Pulling the province out of the Canada Pension Plan and creating an Alberta-focused plan, as well as a decision on a provincial police force will not be held at this time, though they were points of conversation and consideration.
There is a lot of pressure on Albertans this municipal election.It is no longer as simple as picking who you want for mayor or as a school representative – not that those decisions are easy to begin with.
Voters have been left with a lot of responsibility to educate themselves on numerous topics, in order to make a responsible decision that will impact their everyday lives.
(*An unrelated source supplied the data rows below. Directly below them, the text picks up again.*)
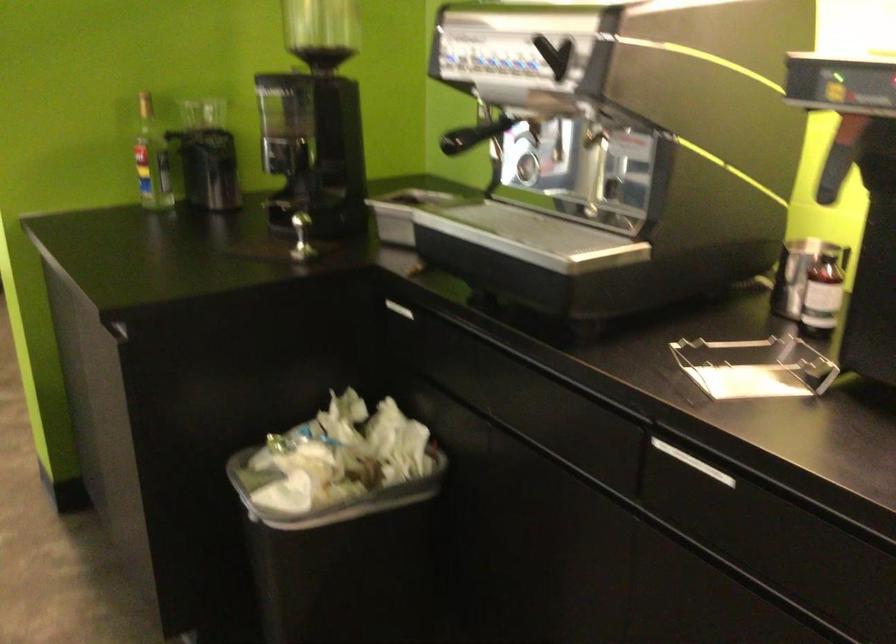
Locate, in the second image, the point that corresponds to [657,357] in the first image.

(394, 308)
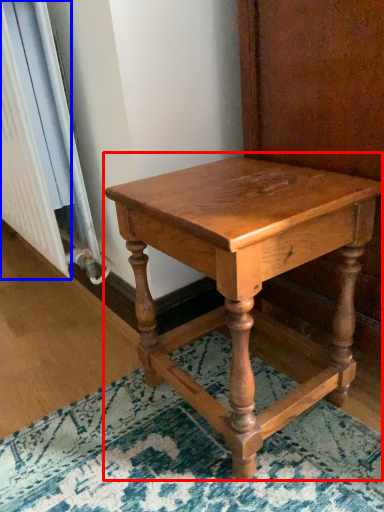
Question: Which object is further to the camera taking this photo, table (highlighted by a red box) or radiator (highlighted by a blue box)?

Choices:
 (A) table
 (B) radiator

Answer: (B)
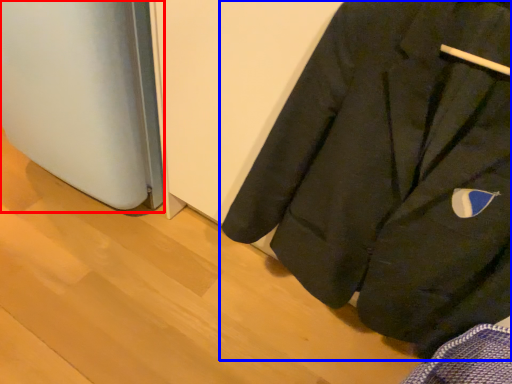
Question: Which object appears farthest to the camera in this image, appliance (highlighted by a red box) or coat (highlighted by a blue box)?

Choices:
 (A) appliance
 (B) coat

Answer: (A)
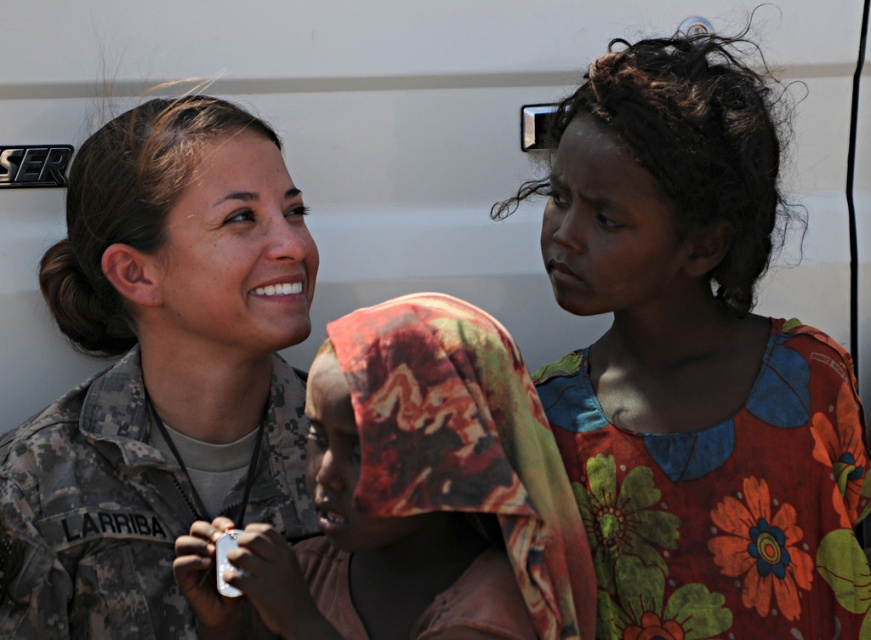
Question: Does floral fabric dress at center have a lesser width compared to camouflage uniform at center?

Choices:
 (A) yes
 (B) no

Answer: (B)

Question: Considering the real-world distances, which object is closest to the printed fabric headscarf at center?

Choices:
 (A) floral fabric dress at center
 (B) floral printed fabric at upper right
 (C) camouflage uniform at center

Answer: (A)

Question: Is floral fabric dress at center bigger than floral printed fabric at upper right?

Choices:
 (A) yes
 (B) no

Answer: (A)

Question: Does camouflage uniform at center have a larger size compared to floral printed fabric at upper right?

Choices:
 (A) yes
 (B) no

Answer: (A)

Question: Which point is farther from the camera taking this photo?

Choices:
 (A) (118, 509)
 (B) (495, 582)
 (C) (605, 554)
 (D) (724, 570)

Answer: (A)

Question: Estimate the real-world distances between objects in this image. Which object is farther from the camouflage uniform at center?

Choices:
 (A) floral fabric dress at center
 (B) printed fabric headscarf at center
 (C) floral printed fabric at upper right

Answer: (C)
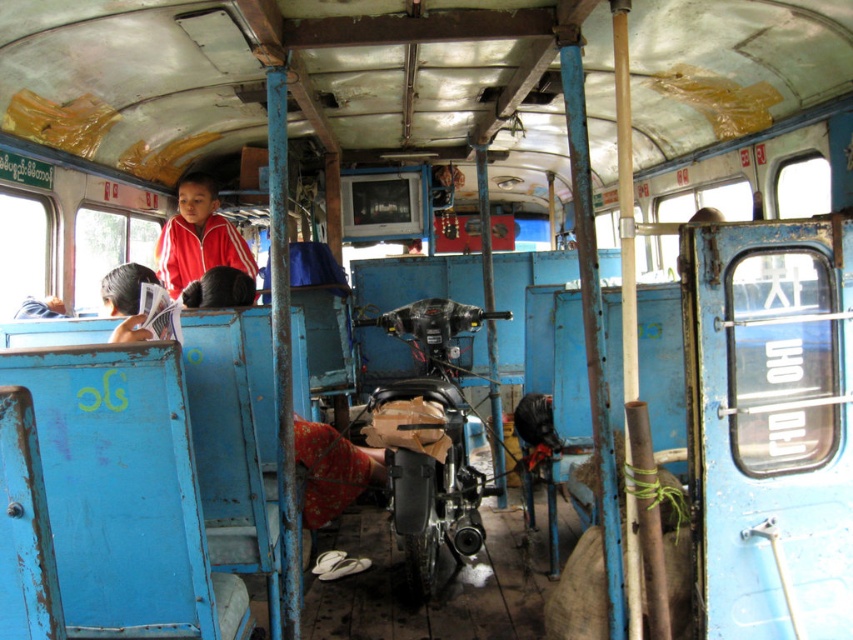
Question: Which of the following is the closest to the observer?

Choices:
 (A) dark blue fabric jacket at upper left
 (B) red matte jacket at upper left

Answer: (A)

Question: Can you confirm if matte black motorcycle at center is positioned below black hair at upper left?

Choices:
 (A) no
 (B) yes

Answer: (B)

Question: Is red matte jacket at upper left below black hair at upper left?

Choices:
 (A) no
 (B) yes

Answer: (A)

Question: Does red matte jacket at upper left appear under dark blue fabric jacket at upper left?

Choices:
 (A) no
 (B) yes

Answer: (A)

Question: Which point is farther to the camera?

Choices:
 (A) (242, 294)
 (B) (387, 436)
 (C) (132, 273)
 (D) (236, 266)

Answer: (D)

Question: Which object is the farthest from the dark blue fabric jacket at upper left?

Choices:
 (A) black hair at upper left
 (B) matte black motorcycle at center

Answer: (B)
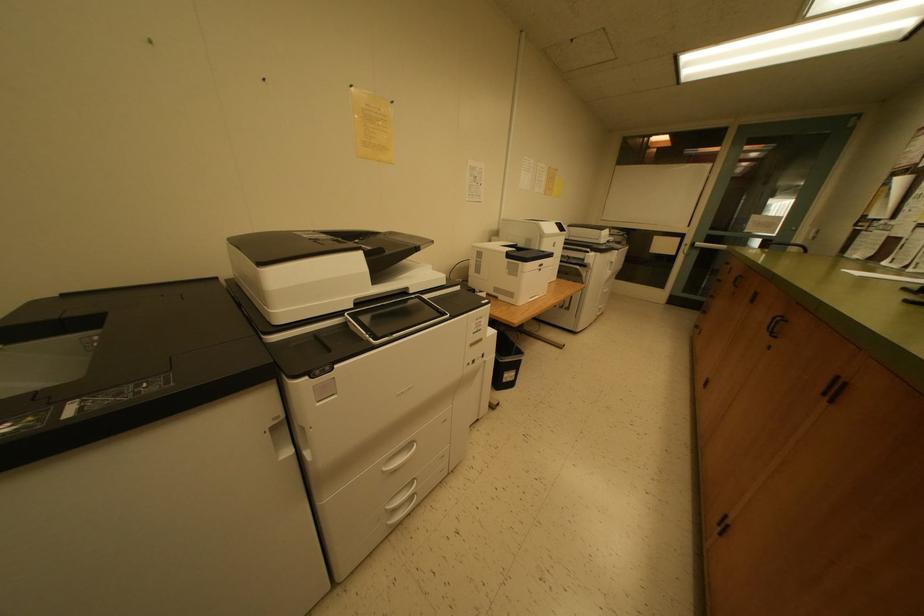
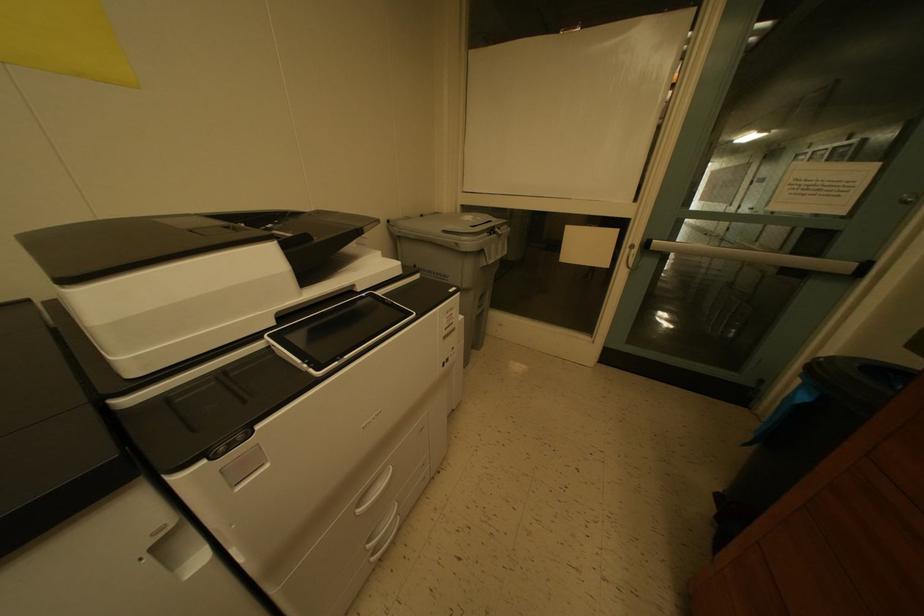
What movement of the cameraman would produce the second image?

The movement direction of the cameraman is right, forward.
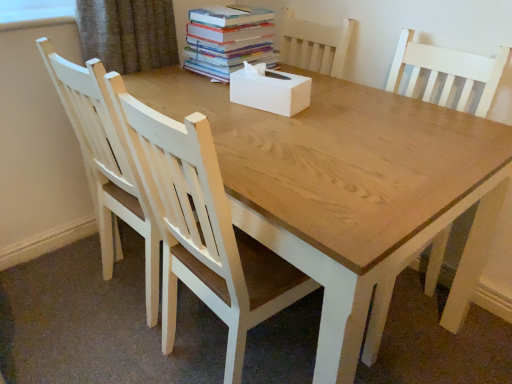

In this day of immense political and social division, I truly think the decisions made on Oct. 18 will reverberate through the province more than those made federally on Sept. 20, especially because some voters may be under the impression that whatever is decided will be the end-all-be-all, which isn’t exactly the case.
Additions to this election’s ballot have also been extremely indicative of Premier Jason Kenney’s government.
The Province does not have power to amend the constitution, which outlines the direction for equalization payments. However, Kenney is pushing a 2019 election promise to end equalization payments.
According to Elections Alberta, a vote of ‘yes’ by Albertans would pressure the federal government and the other provinces to begin discussions to amend the constitution.
On the subject of Daylight Savings Time, however, provincial officials do have the ability to make an amendment following the referendum, as time change is not a constitutional issue. Regardless, Albertans will still observe time changes this fall and in the spring of 2022.
Additionally, senators are not elected in Canada, rather they are appointed by the Governor General at the advice of the prime minister – yet a writ was issued on June 23 to hold an election for three positions which could be summoned to the Senate of Canada, relating to vacancies in Alberta, though this is not guaranteed.
Alberta is continuing to rock the boat by giving voters the chance to make decisions that cannot necessarily be implemented. If anything, the upcoming vote may be the wave that destines the province as a sinking ship.